Manufacturing

Manufacturing

 

Manufacturing businesses are concerned with the same TCO issues as are service and retail firms. In addition, they procure direct materials and incur overhead in the production of their finished goods inventory and other activities required conducting business. Managerial accountants place emphasis on the variance between what something should cost or is expected to cost and what it actually costs. Price variance analyses are often misleading. For example, a favorable price variance may indicate that although the material was less expensive, it was of a lower quality and therefore more was used. If you compare this with an unfavorable labor efficiency variance, it becomes clear that a lower acquisition price may translate into higher production costs.
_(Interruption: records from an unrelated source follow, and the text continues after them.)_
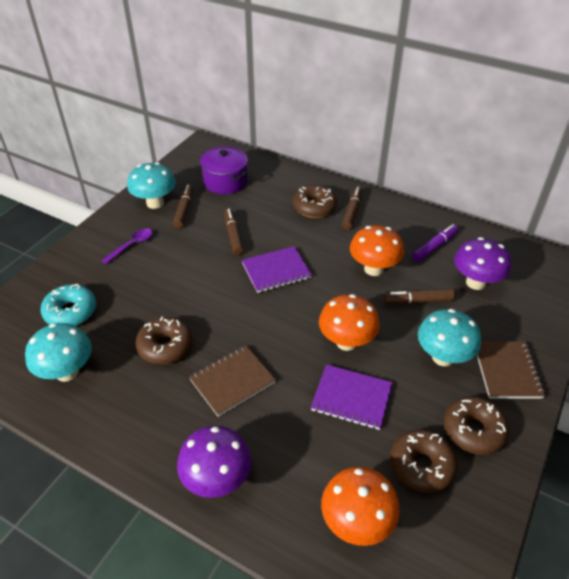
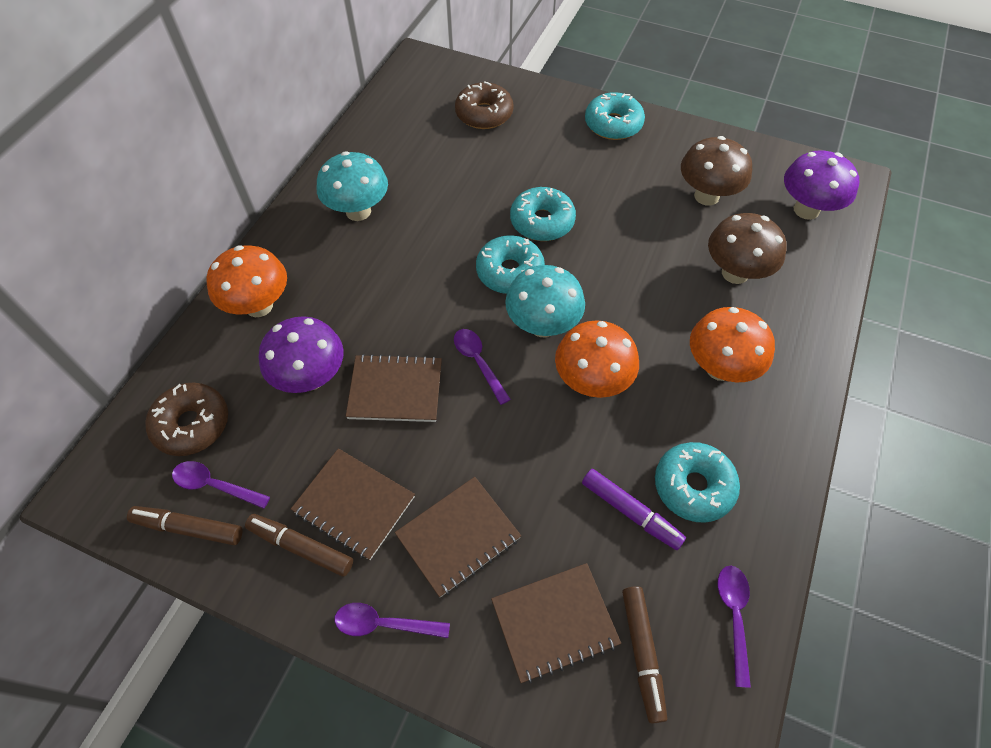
brown donut: [136,316,193,365] [293,185,337,218] [390,429,458,493] [444,396,509,455] = 4 -> [145,383,228,456] [455,81,514,129] = 2
brown marker: [173,184,194,229] [224,209,244,255] [342,187,363,230] [384,289,456,304] = 4 -> [127,506,243,545] [245,514,353,577] [622,586,667,723] = 3
brown mushroom: none = 0 -> [681,136,752,206] [708,213,786,284] = 2
brown notebook: [189,345,276,417] [477,341,546,399] = 2 -> [291,448,415,560] [346,354,442,422] [395,477,521,598] [491,563,621,684] = 4
purple notebook: [242,246,312,293] [311,364,393,430] = 2 -> none = 0
purple pot: [200,146,248,194] = 1 -> none = 0
purple spoon: [101,229,152,264] = 1 -> [172,461,270,509] [335,603,450,638] [454,329,511,405] [718,566,751,688] = 4
turquoise donut: [40,284,96,326] = 1 -> [476,235,545,294] [510,187,576,241] [585,92,645,140] [655,442,740,523] = 4
turquoise mushroom: [25,323,92,382] [127,162,176,209] [418,309,481,366] = 3 -> [316,151,388,221] [505,265,585,337] = 2

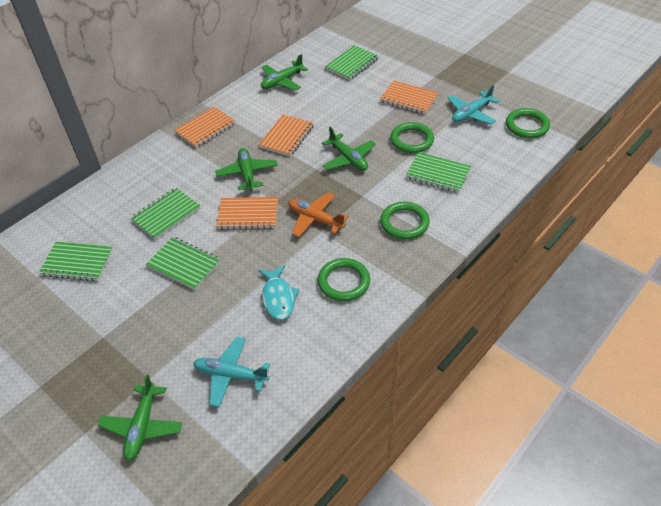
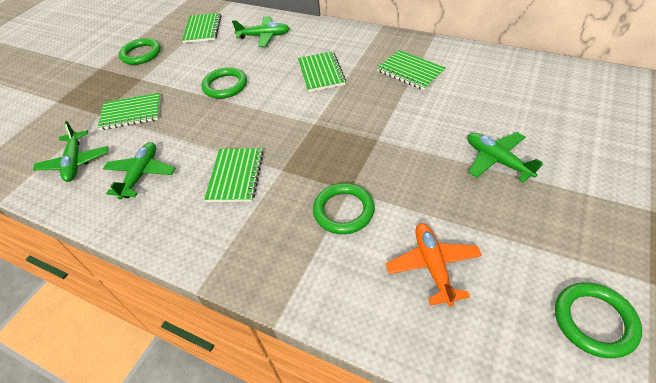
orange notebook: [174,107,236,148] [217,197,278,229] [259,114,314,157] [380,80,439,114] = 4 -> none = 0
turquoise fish: [258,265,299,320] = 1 -> none = 0
turquoise plane: [193,337,270,407] [448,85,499,125] = 2 -> none = 0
By considering all costs simultaneously, supply management professionals and other members of the product development team can better determine the right specifications for the material and ensure that suppliers meet those guidelines.

 

The accurate allocation of manufacturing overhead is a major factor in calculating the true unit cost of a product. Using the wrong cost driver can make a product seem more or less expensive than it actually is. Activity based costing (ABC), although initially somewhat complicated and expensive to implement, can return long-run benefits by providing more accurate unit cost information that serves as the basis for better decisions. Careful budgeting and procurement of overhead items from the purchase of capital equipment to that of lubricants used in production and the implementation of systems to ensure the timely availability of accurate information are methods used in obtaining the lowest total cost of production.